PROBLEM REQUIREMENTS
Start your answer with the line containing "text_box [186, 412, 739, 532]" and end it with the last line of the records below, retyping every line between exactly and adding nothing.

DATASET EXTRACT

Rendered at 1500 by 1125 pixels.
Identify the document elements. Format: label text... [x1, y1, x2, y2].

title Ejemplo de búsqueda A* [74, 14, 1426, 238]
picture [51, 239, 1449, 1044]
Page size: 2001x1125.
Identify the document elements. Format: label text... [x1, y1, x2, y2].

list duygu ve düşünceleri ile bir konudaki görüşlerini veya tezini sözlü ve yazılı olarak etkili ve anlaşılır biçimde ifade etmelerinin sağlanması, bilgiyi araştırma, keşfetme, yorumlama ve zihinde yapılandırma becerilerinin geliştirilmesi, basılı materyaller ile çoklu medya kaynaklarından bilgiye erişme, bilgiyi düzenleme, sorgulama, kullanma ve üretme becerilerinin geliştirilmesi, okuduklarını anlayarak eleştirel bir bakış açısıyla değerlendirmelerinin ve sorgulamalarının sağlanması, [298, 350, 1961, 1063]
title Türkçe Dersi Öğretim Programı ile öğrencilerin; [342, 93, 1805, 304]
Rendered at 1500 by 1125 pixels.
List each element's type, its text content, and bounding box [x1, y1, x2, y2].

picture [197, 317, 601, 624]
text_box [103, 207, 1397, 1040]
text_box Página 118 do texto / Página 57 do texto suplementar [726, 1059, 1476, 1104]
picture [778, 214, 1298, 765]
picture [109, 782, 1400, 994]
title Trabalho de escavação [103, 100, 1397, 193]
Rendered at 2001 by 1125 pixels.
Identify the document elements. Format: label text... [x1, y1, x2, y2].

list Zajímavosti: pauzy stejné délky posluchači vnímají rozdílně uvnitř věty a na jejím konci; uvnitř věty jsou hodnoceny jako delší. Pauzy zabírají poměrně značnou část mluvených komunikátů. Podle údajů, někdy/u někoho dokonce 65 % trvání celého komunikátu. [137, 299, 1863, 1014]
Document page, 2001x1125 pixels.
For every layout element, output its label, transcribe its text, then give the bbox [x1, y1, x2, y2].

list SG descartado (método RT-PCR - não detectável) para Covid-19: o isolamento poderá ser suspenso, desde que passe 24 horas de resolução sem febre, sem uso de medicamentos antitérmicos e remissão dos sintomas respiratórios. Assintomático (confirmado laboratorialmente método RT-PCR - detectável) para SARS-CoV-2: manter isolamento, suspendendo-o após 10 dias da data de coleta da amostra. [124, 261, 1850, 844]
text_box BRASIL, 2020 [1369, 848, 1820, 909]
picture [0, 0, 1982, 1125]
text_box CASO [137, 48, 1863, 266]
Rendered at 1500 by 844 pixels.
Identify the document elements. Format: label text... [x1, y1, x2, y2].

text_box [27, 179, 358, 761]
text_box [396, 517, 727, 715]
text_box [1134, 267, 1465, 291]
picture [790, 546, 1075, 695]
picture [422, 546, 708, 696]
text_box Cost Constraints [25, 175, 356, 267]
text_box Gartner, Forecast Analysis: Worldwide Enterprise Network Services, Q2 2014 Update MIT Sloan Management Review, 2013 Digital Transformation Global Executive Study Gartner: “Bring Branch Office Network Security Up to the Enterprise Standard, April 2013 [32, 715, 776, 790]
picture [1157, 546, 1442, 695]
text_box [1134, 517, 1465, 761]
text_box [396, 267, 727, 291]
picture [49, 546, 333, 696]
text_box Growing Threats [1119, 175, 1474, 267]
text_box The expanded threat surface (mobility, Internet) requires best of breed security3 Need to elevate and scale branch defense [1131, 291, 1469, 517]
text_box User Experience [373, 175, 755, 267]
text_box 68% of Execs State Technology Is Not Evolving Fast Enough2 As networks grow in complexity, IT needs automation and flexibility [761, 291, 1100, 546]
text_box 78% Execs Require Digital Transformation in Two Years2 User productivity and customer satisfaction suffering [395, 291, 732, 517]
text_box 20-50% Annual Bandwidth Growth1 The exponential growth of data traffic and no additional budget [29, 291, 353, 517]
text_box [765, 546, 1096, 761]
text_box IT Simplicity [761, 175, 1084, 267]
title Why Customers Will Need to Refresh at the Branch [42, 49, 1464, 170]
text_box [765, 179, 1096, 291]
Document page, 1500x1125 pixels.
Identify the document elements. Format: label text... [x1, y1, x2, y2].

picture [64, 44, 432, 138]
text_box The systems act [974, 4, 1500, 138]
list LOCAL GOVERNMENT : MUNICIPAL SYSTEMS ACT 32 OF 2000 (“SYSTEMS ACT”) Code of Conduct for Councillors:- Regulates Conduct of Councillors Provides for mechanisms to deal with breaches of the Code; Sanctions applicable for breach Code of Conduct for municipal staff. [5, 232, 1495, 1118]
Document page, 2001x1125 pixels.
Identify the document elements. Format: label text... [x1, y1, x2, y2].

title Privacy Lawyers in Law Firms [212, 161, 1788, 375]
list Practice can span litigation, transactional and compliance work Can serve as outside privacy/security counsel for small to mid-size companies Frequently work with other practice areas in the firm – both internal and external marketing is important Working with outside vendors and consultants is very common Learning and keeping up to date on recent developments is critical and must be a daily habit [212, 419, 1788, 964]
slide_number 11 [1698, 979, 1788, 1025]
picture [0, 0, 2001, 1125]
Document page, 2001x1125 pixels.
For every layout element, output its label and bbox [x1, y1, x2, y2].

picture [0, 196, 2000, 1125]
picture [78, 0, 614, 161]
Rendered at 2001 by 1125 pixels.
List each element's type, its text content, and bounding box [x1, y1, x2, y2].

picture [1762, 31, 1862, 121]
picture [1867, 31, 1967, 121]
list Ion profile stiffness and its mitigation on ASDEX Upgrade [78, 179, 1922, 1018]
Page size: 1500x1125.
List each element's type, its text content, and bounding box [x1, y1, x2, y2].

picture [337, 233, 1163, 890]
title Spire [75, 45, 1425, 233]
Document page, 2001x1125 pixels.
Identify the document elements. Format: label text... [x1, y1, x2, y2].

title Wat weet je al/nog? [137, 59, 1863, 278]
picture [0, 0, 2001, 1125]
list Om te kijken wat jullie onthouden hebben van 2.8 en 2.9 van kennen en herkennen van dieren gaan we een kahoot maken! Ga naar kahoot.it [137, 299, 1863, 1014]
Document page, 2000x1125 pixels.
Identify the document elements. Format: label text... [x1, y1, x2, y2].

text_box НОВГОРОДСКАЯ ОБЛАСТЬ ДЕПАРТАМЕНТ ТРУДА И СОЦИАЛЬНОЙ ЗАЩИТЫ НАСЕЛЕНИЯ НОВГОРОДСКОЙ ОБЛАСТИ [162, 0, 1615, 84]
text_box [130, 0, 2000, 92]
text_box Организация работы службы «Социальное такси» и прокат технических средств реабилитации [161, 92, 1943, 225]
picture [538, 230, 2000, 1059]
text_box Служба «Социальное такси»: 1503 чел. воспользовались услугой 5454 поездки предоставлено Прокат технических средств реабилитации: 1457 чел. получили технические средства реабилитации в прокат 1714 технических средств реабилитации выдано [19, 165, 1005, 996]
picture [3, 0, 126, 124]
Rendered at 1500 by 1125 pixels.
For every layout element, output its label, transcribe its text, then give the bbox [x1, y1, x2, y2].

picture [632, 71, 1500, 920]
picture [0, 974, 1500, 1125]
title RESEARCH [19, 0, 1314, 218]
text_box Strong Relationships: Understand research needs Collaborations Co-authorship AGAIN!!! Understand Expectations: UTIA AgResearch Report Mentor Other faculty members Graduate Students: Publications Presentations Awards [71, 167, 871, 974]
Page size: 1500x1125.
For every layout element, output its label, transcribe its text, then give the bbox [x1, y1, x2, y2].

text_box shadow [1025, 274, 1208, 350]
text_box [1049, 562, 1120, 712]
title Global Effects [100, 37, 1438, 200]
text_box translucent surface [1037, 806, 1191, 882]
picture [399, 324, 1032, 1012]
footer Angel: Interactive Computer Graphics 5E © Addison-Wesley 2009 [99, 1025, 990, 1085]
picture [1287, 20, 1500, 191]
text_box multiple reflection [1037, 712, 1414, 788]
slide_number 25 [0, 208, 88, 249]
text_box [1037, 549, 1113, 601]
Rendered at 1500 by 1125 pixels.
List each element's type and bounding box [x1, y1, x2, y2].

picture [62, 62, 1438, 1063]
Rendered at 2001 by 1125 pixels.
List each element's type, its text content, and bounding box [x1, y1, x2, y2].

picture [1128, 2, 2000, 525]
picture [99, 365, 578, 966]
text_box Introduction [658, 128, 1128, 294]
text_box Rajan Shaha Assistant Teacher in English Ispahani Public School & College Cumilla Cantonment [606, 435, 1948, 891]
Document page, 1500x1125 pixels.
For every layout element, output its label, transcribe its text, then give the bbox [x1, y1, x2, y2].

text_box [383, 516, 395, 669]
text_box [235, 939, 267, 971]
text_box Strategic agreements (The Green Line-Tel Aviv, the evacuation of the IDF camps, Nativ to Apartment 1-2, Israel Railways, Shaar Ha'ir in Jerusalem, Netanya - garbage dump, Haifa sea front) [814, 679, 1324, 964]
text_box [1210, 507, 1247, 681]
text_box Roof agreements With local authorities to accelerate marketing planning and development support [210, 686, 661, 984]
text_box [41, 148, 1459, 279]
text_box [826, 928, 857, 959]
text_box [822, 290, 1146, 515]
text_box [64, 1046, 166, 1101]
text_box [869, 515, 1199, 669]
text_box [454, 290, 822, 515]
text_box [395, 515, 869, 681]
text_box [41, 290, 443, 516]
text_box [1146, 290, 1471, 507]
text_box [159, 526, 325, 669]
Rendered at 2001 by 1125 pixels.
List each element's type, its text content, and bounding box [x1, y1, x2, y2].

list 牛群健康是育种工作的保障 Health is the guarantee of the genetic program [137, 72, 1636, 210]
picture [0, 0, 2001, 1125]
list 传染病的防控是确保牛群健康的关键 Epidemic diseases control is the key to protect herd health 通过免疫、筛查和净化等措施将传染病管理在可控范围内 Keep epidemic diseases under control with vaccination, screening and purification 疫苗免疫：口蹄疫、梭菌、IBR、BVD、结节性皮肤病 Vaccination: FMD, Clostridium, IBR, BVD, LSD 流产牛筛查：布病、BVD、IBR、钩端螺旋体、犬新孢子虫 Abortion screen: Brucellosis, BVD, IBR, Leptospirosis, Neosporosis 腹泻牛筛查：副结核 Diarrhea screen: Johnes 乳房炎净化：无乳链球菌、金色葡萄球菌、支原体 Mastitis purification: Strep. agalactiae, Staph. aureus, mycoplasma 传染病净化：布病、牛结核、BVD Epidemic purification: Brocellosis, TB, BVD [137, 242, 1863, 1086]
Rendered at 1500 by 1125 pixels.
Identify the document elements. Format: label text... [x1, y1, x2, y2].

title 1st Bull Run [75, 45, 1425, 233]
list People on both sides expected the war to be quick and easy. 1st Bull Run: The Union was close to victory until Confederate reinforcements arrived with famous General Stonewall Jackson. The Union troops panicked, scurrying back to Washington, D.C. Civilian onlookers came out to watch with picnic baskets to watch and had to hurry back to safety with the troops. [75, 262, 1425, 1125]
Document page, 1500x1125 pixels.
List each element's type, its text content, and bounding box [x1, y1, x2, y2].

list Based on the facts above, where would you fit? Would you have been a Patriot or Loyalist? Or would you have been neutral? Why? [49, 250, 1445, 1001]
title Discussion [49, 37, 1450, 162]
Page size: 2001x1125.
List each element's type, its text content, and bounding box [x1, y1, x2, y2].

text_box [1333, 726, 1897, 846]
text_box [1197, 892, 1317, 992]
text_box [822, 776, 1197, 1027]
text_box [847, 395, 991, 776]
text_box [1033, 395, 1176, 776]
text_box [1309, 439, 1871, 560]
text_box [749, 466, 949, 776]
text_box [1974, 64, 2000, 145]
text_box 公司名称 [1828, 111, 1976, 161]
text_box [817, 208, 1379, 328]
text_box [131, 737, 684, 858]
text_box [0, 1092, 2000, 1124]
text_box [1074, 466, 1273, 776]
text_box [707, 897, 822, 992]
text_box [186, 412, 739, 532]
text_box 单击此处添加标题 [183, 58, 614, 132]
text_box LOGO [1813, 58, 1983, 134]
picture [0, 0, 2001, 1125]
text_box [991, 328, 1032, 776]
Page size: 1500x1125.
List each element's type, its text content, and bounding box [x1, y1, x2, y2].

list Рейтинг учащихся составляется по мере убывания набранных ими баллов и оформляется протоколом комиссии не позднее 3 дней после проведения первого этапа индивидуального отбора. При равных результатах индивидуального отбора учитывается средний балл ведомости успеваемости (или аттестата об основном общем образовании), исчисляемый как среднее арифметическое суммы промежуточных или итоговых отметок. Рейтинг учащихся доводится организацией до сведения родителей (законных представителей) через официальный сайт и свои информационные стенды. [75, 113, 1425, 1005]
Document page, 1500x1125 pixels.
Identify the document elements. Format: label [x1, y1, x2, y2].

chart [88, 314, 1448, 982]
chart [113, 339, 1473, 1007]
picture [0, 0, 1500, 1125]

WRITTEN RESPONSE
text_box [186, 412, 739, 532]
text_box 单击此处添加标题 [183, 58, 614, 132]
text_box LOGO [1813, 58, 1983, 134]
picture [0, 0, 2001, 1125]
text_box [991, 328, 1032, 776]
Page size: 1500x1125.
List each element's type, its text content, and bounding box [x1, y1, x2, y2].

list Рейтинг учащихся составляется по мере убывания набранных ими баллов и оформляется протоколом комиссии не позднее 3 дней после проведения первого этапа индивидуального отбора. При равных результатах индивидуального отбора учитывается средний балл ведомости успеваемости (или аттестата об основном общем образовании), исчисляемый как среднее арифметическое суммы промежуточных или итоговых отметок. Рейтинг учащихся доводится организацией до сведения родителей (законных представителей) через официальный сайт и свои информационные стенды. [75, 113, 1425, 1005]
Document page, 1500x1125 pixels.
Identify the document elements. Format: label [x1, y1, x2, y2].

chart [88, 314, 1448, 982]
chart [113, 339, 1473, 1007]
picture [0, 0, 1500, 1125]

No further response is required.